The talks would help parties better understand what needed to be done to protect the beach and coastal property in the area from erosion, and how urgent the work was, he said.
It would also be a chance to discuss how responsibility for meeting the cost of any work should be shared, he said.
The ORC was responsible for the administration of the coastline under the Resource Management Act, and the city council for Te Rauone reserve.
However, exactly who should pay to protect private property in the area has been the source of disagreement between the parties.
"That's all part of what needs to be worked through," Cr Acklin said.
His comments came after the Otago Daily Times in January reported residents feared homes in the area would be under threat within the year, if erosion continued unabated, and that waves from passing cruise ships and container carriers were making the problem worse.
Port Otago had proposed a breakwater and beach replenishment project, but wanted $160,000 from the city council to help pay for the work - funding the city council said would need to be considered during the draft annual and long-term plan hearings in May.
Cr Acklin last month suggested a cost-sharing deal involving all three parties might be a way forward, but ORC chairman Stephen Woodhead was quick to reject the idea at the time.
The erosion issue was discussed again at this week's community development committee meeting, with Cr Acklin reiterating a "round-table discussion" involving the three parties was needed.
Mayor Dave Cull asked if there was any precedent of city or regional councils providing help in situations where coastal erosion was causing problems.
Community and recreation services manager Mick Reece said when 2007 storms damaged the St Clair and Middle Beach areas, the legal advice then was the dunes were protecting council infrastructure.
If council infrastructure was in trouble, private property would have followed.
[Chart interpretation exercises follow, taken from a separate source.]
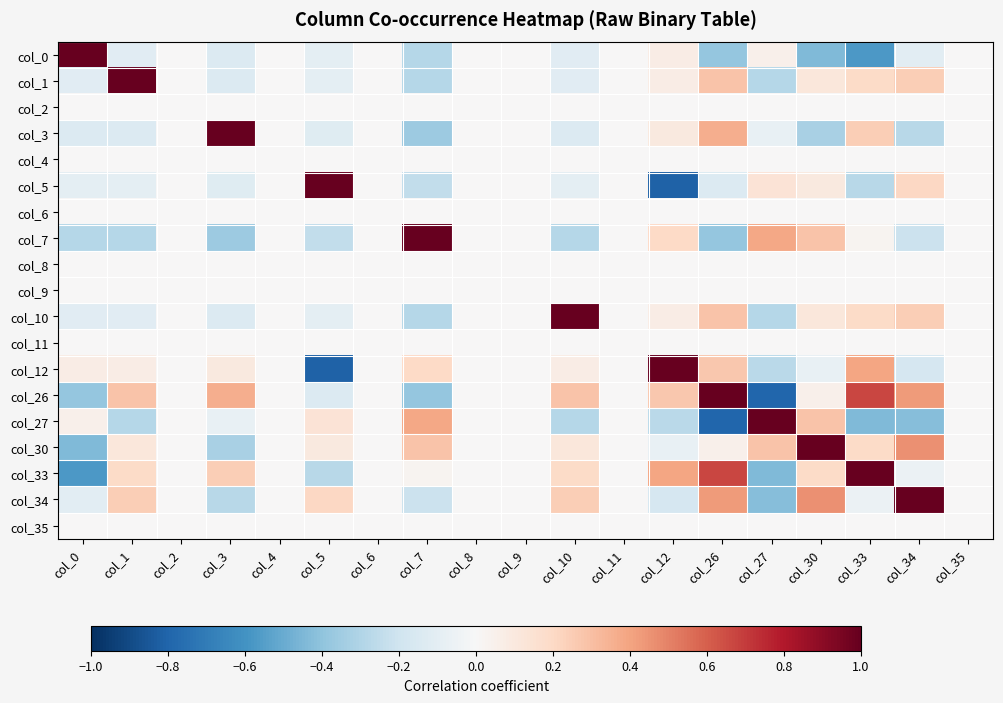

Reading right to left, extract all data points from this chart.

col_0: col_35=0.0	col_34=-0.1	col_33=-0.6	col_30=-0.4	col_27=0.1	col_26=-0.4	col_12=0.1	col_11=0.0	col_10=-0.1	col_9=0.0	col_8=0.0	col_7=-0.3	col_6=0.0	col_5=-0.1	col_4=0.0	col_3=-0.1	col_2=0.0	col_1=-0.1	col_0=1.0
col_1: col_35=0.0	col_34=0.2	col_33=0.2	col_30=0.1	col_27=-0.3	col_26=0.3	col_12=0.1	col_11=0.0	col_10=-0.1	col_9=0.0	col_8=0.0	col_7=-0.3	col_6=0.0	col_5=-0.1	col_4=0.0	col_3=-0.1	col_2=0.0	col_1=1.0	col_0=-0.1
col_2: col_35=0.0	col_34=0.0	col_33=0.0	col_30=0.0	col_27=0.0	col_26=0.0	col_12=0.0	col_11=0.0	col_10=0.0	col_9=0.0	col_8=0.0	col_7=0.0	col_6=0.0	col_5=0.0	col_4=0.0	col_3=0.0	col_2=0.0	col_1=0.0	col_0=0.0
col_3: col_35=0.0	col_34=-0.3	col_33=0.2	col_30=-0.3	col_27=-0.1	col_26=0.4	col_12=0.1	col_11=0.0	col_10=-0.1	col_9=0.0	col_8=0.0	col_7=-0.4	col_6=0.0	col_5=-0.1	col_4=0.0	col_3=1.0	col_2=0.0	col_1=-0.1	col_0=-0.1
col_4: col_35=0.0	col_34=0.0	col_33=0.0	col_30=0.0	col_27=0.0	col_26=0.0	col_12=0.0	col_11=0.0	col_10=0.0	col_9=0.0	col_8=0.0	col_7=0.0	col_6=0.0	col_5=0.0	col_4=0.0	col_3=0.0	col_2=0.0	col_1=0.0	col_0=0.0
col_5: col_35=0.0	col_34=0.2	col_33=-0.3	col_30=0.1	col_27=0.1	col_26=-0.1	col_12=-0.8	col_11=0.0	col_10=-0.1	col_9=0.0	col_8=0.0	col_7=-0.2	col_6=0.0	col_5=1.0	col_4=0.0	col_3=-0.1	col_2=0.0	col_1=-0.1	col_0=-0.1
col_6: col_35=0.0	col_34=0.0	col_33=0.0	col_30=0.0	col_27=0.0	col_26=0.0	col_12=0.0	col_11=0.0	col_10=0.0	col_9=0.0	col_8=0.0	col_7=0.0	col_6=0.0	col_5=0.0	col_4=0.0	col_3=0.0	col_2=0.0	col_1=0.0	col_0=0.0
col_7: col_35=0.0	col_34=-0.2	col_33=0.0	col_30=0.3	col_27=0.4	col_26=-0.4	col_12=0.2	col_11=0.0	col_10=-0.3	col_9=0.0	col_8=0.0	col_7=1.0	col_6=0.0	col_5=-0.2	col_4=0.0	col_3=-0.4	col_2=0.0	col_1=-0.3	col_0=-0.3
col_8: col_35=0.0	col_34=0.0	col_33=0.0	col_30=0.0	col_27=0.0	col_26=0.0	col_12=0.0	col_11=0.0	col_10=0.0	col_9=0.0	col_8=0.0	col_7=0.0	col_6=0.0	col_5=0.0	col_4=0.0	col_3=0.0	col_2=0.0	col_1=0.0	col_0=0.0
col_9: col_35=0.0	col_34=0.0	col_33=0.0	col_30=0.0	col_27=0.0	col_26=0.0	col_12=0.0	col_11=0.0	col_10=0.0	col_9=0.0	col_8=0.0	col_7=0.0	col_6=0.0	col_5=0.0	col_4=0.0	col_3=0.0	col_2=0.0	col_1=0.0	col_0=0.0
col_10: col_35=0.0	col_34=0.2	col_33=0.2	col_30=0.1	col_27=-0.3	col_26=0.3	col_12=0.1	col_11=0.0	col_10=1.0	col_9=0.0	col_8=0.0	col_7=-0.3	col_6=0.0	col_5=-0.1	col_4=0.0	col_3=-0.1	col_2=0.0	col_1=-0.1	col_0=-0.1
col_11: col_35=0.0	col_34=0.0	col_33=0.0	col_30=0.0	col_27=0.0	col_26=0.0	col_12=0.0	col_11=0.0	col_10=0.0	col_9=0.0	col_8=0.0	col_7=0.0	col_6=0.0	col_5=0.0	col_4=0.0	col_3=0.0	col_2=0.0	col_1=0.0	col_0=0.0
col_12: col_35=0.0	col_34=-0.2	col_33=0.4	col_30=-0.1	col_27=-0.3	col_26=0.3	col_12=1.0	col_11=0.0	col_10=0.1	col_9=0.0	col_8=0.0	col_7=0.2	col_6=0.0	col_5=-0.8	col_4=0.0	col_3=0.1	col_2=0.0	col_1=0.1	col_0=0.1
col_26: col_35=0.0	col_34=0.4	col_33=0.7	col_30=0.1	col_27=-0.8	col_26=1.0	col_12=0.3	col_11=0.0	col_10=0.3	col_9=0.0	col_8=0.0	col_7=-0.4	col_6=0.0	col_5=-0.1	col_4=0.0	col_3=0.4	col_2=0.0	col_1=0.3	col_0=-0.4
col_27: col_35=0.0	col_34=-0.4	col_33=-0.4	col_30=0.3	col_27=1.0	col_26=-0.8	col_12=-0.3	col_11=0.0	col_10=-0.3	col_9=0.0	col_8=0.0	col_7=0.4	col_6=0.0	col_5=0.1	col_4=0.0	col_3=-0.1	col_2=0.0	col_1=-0.3	col_0=0.1
col_30: col_35=0.0	col_34=0.5	col_33=0.2	col_30=1.0	col_27=0.3	col_26=0.1	col_12=-0.1	col_11=0.0	col_10=0.1	col_9=0.0	col_8=0.0	col_7=0.3	col_6=0.0	col_5=0.1	col_4=0.0	col_3=-0.3	col_2=0.0	col_1=0.1	col_0=-0.4
col_33: col_35=0.0	col_34=-0.1	col_33=1.0	col_30=0.2	col_27=-0.4	col_26=0.7	col_12=0.4	col_11=0.0	col_10=0.2	col_9=0.0	col_8=0.0	col_7=0.0	col_6=0.0	col_5=-0.3	col_4=0.0	col_3=0.2	col_2=0.0	col_1=0.2	col_0=-0.6
col_34: col_35=0.0	col_34=1.0	col_33=-0.1	col_30=0.5	col_27=-0.4	col_26=0.4	col_12=-0.2	col_11=0.0	col_10=0.2	col_9=0.0	col_8=0.0	col_7=-0.2	col_6=0.0	col_5=0.2	col_4=0.0	col_3=-0.3	col_2=0.0	col_1=0.2	col_0=-0.1
col_35: col_35=0.0	col_34=0.0	col_33=0.0	col_30=0.0	col_27=0.0	col_26=0.0	col_12=0.0	col_11=0.0	col_10=0.0	col_9=0.0	col_8=0.0	col_7=0.0	col_6=0.0	col_5=0.0	col_4=0.0	col_3=0.0	col_2=0.0	col_1=0.0	col_0=0.0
City environment general manager Tony Avery said it was "not a city council responsibility to protect private land".
"There is no legal imperative for the council to protect private land."
Cr Lee Vandervis asked about the role of the regional council, which owned Port Otago and was involved in dredging the harbour.
He said that the issue seemed "far more relevant to them".
Mr Avery said the councils needed to discuss the matter.
Cr Jinty MacTavish noted there was much frustration within the community at Te Rauone, and it "deserved an outcome".